START Information shown
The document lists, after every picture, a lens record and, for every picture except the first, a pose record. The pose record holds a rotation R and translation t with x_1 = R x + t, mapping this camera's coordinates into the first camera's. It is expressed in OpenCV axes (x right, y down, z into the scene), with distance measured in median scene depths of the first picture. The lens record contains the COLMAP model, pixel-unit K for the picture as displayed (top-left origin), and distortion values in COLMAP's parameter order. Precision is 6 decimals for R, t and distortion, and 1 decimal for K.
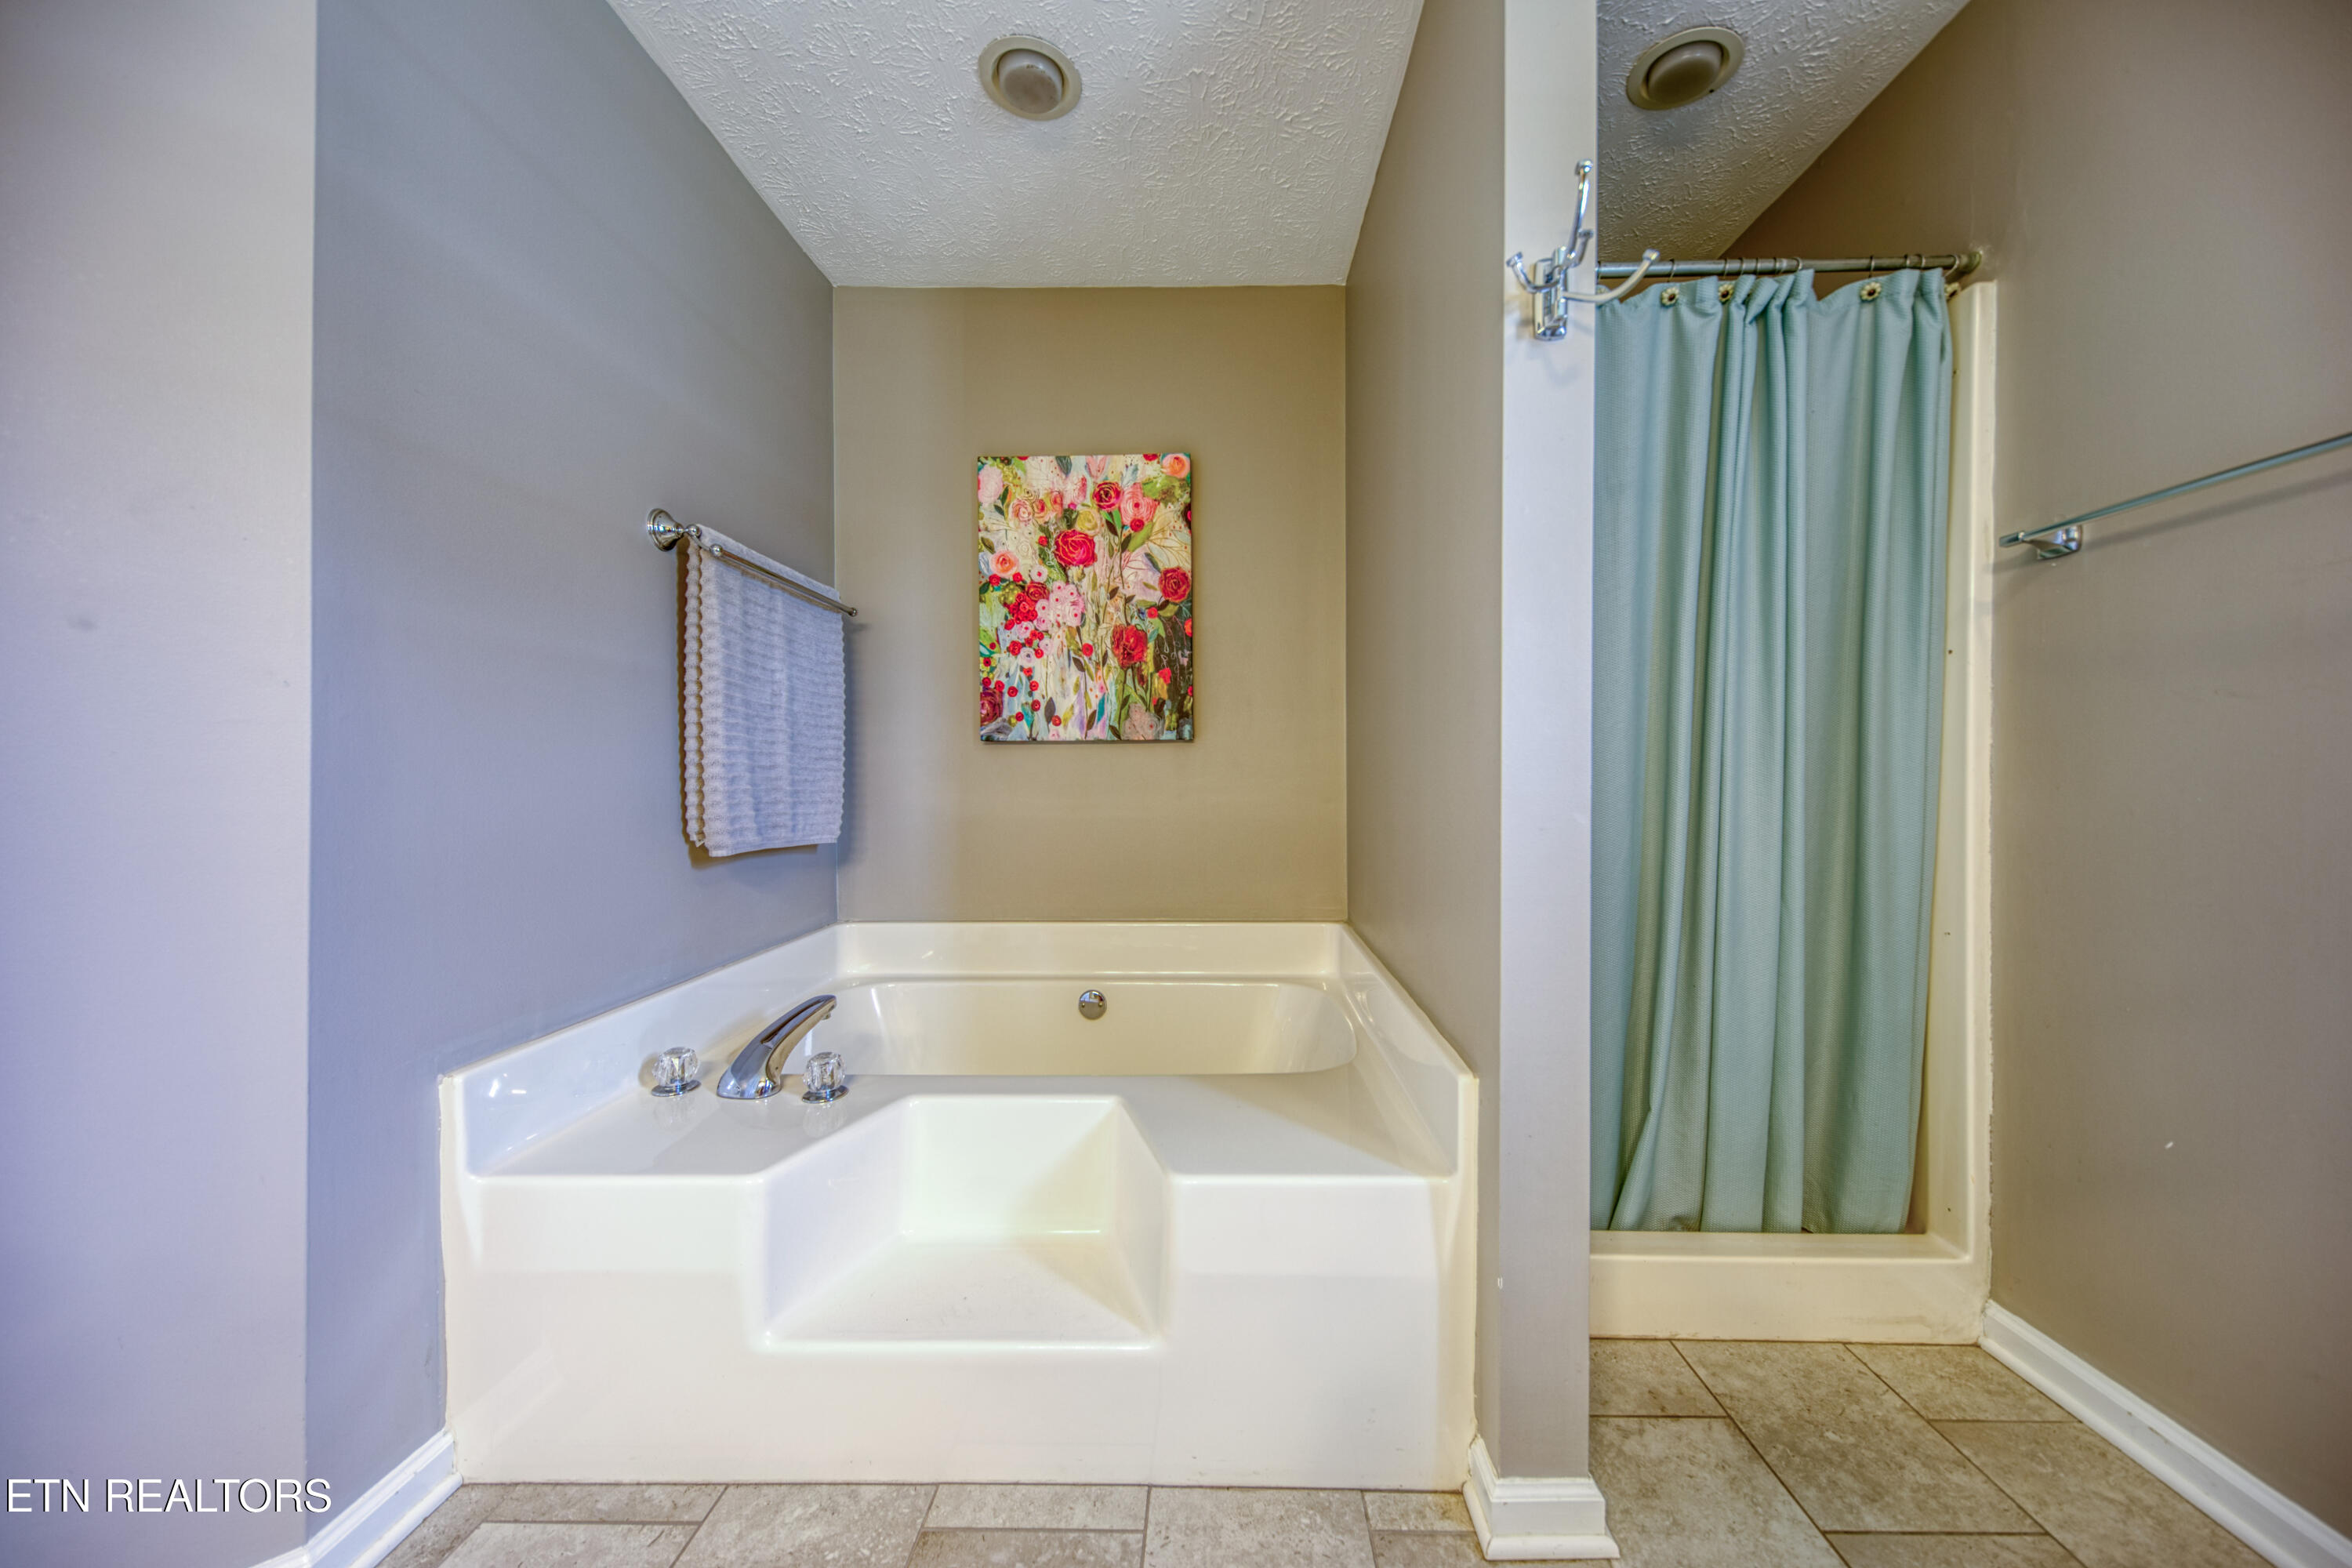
lens RADIAL K [[839.8, 0, 1179.2], [0, 839.8, 757.8], [0, 0, 1]] dist [0.000401, -0.000174]
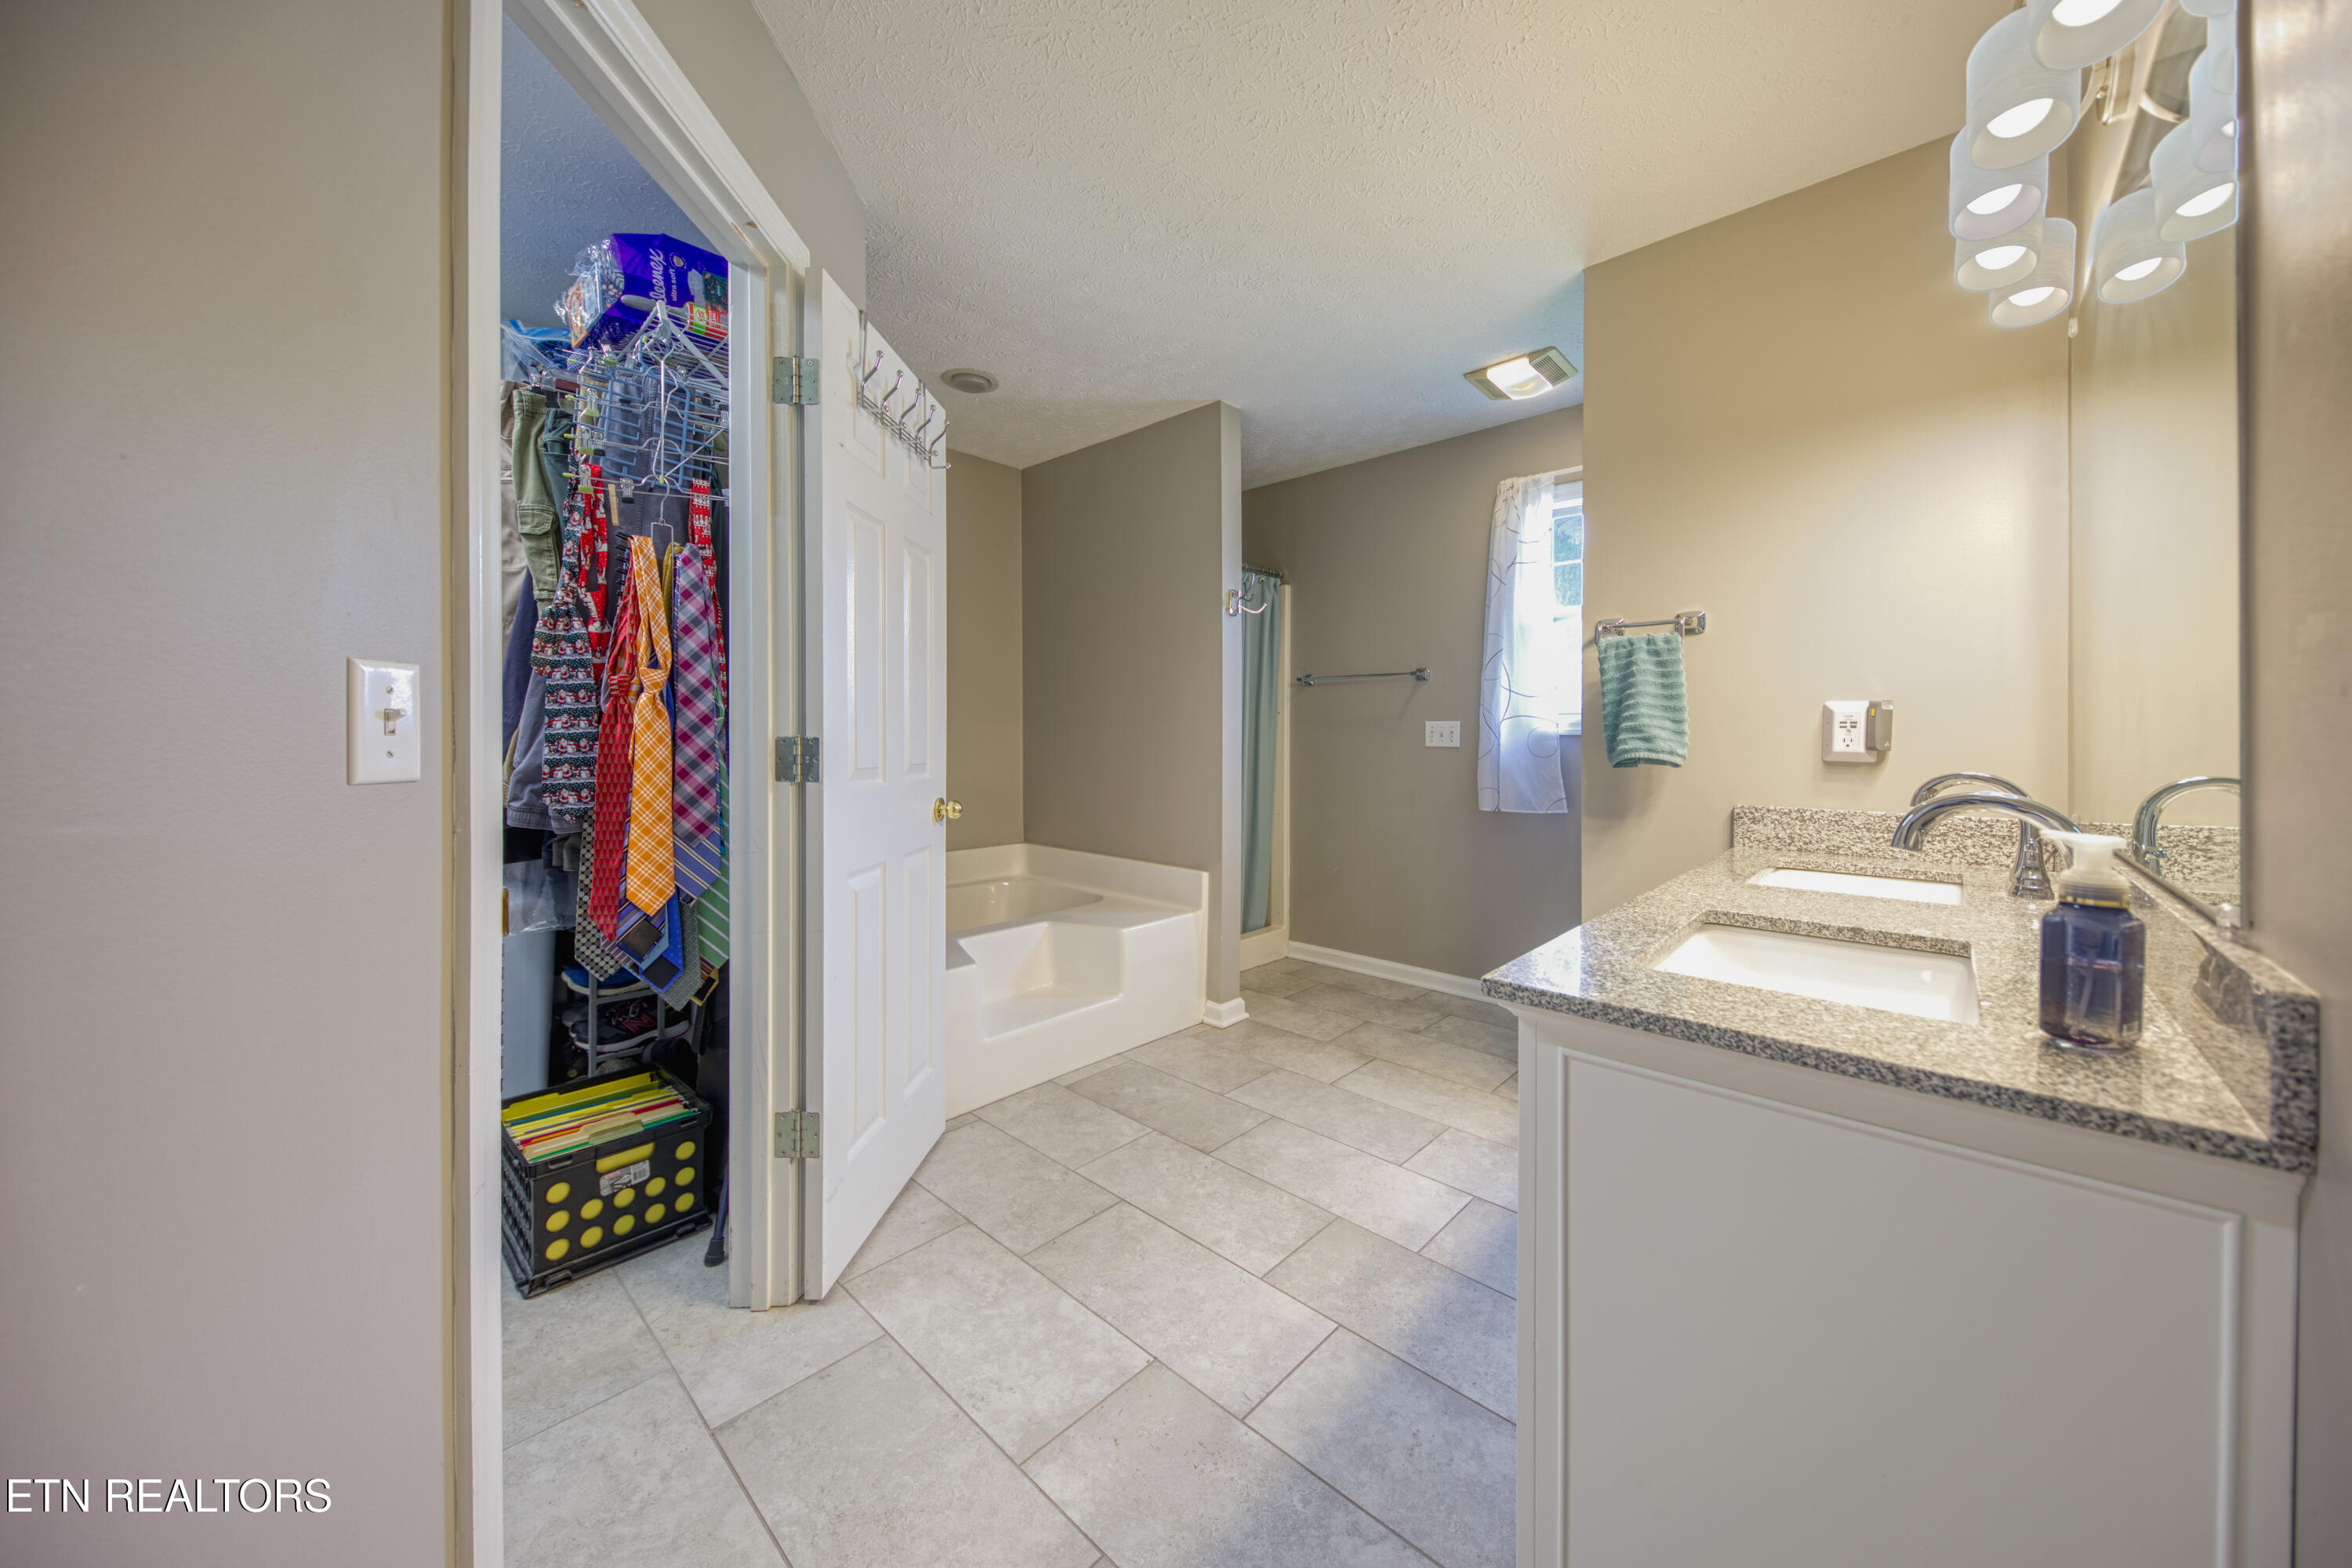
lens RADIAL K [[821.5, 0, 1169.3], [0, 821.5, 737.6], [0, 0, 1]] dist [0.000126, -0.000033]
pose [[0.676756, 0.000040, 0.736208, -1.373822], [-0.001289, 0.999999, 0.001131, -0.050758], [-0.736207, -0.001715, 0.676755, -0.592200]]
END Information shown
Please give back the data above word for word, with no pictures included.

The document lists, after every picture, a lens record and, for every picture except the first, a pose record. The pose record holds a rotation R and translation t with x_1 = R x + t, mapping this camera's coordinates into the first camera's. It is expressed in OpenCV axes (x right, y down, z into the scene), with distance measured in median scene depths of the first picture. The lens record contains the COLMAP model, pixel-unit K for the picture as displayed (top-left origin), and distortion values in COLMAP's parameter order. Precision is 6 decimals for R, t and distortion, and 1 decimal for K.
lens RADIAL K [[839.8, 0, 1179.2], [0, 839.8, 757.8], [0, 0, 1]] dist [0.000401, -0.000174]
lens RADIAL K [[821.5, 0, 1169.3], [0, 821.5, 737.6], [0, 0, 1]] dist [0.000126, -0.000033]
pose [[0.676756, 0.000040, 0.736208, -1.373822], [-0.001289, 0.999999, 0.001131, -0.050758], [-0.736207, -0.001715, 0.676755, -0.592200]]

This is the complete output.